Slope of a Parabola

Slope

The slope of a line is just the rise over the run. If I plot the line as a graph of y vs. x, then the slope is the change of y divided by the change of x.
Let's represent the change in y by the symbol dy, and the change in x by the symbol dx. Then the slope is just dy/dx.
Now how do I compute the slope of a function at a point? Well, you compute the ratio of dy/dx at a point on the curve when dx gets infinitesimally small.

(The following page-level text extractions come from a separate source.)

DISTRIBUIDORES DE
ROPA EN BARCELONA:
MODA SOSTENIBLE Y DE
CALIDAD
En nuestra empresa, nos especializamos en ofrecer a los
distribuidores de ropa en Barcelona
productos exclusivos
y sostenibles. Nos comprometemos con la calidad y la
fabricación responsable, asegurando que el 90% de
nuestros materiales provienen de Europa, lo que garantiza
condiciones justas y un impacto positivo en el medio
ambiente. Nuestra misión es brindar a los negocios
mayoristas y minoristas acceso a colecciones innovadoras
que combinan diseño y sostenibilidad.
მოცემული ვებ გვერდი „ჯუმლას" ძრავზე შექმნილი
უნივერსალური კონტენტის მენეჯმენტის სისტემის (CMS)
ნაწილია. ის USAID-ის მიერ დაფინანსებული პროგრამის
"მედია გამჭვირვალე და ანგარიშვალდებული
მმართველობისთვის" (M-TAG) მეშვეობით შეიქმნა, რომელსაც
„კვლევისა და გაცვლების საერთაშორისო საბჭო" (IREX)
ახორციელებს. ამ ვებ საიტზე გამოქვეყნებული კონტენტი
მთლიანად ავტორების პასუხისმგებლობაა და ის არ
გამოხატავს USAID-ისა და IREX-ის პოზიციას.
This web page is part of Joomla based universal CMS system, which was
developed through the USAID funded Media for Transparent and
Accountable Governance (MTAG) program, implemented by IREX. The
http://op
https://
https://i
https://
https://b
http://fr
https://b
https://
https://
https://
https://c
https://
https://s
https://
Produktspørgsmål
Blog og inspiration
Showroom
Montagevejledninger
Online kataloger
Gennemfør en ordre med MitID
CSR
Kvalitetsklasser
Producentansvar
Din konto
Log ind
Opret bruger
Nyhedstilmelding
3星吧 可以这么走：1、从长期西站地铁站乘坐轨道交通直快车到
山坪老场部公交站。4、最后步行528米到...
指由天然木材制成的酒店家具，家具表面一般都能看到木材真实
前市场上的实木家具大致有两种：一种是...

Deriving the Slope of a Parabola

Start with the equation of a parabola: y(x) = a x²
We will look at two points, one at x and one very close by, at x+dx. Then we will compute the values of y at x and at x+dx. The difference between the two y values is dy.
So at x we have y(x)=a x². And at x+dx we have y(x+dx)= a (x+dx)² = a x² + 2a x dx + a dx²
So dy = y(x+dx) - y(x) = (a x² + 2a x dx + a dx²) - (a x²) = 2a x dx + a dx²

Dividing dy by dx gives us our slope:
Slope = dy/dx = (2a x dx + a dx²) / dx = 2ax + a dx

Now we make dx go infinitesimally small, like, to zero. This gives us the slope at the point:
Slope = 2ax

It seems like a trick, to introduce dx in the calculations, then to make it go to zero, but it really works.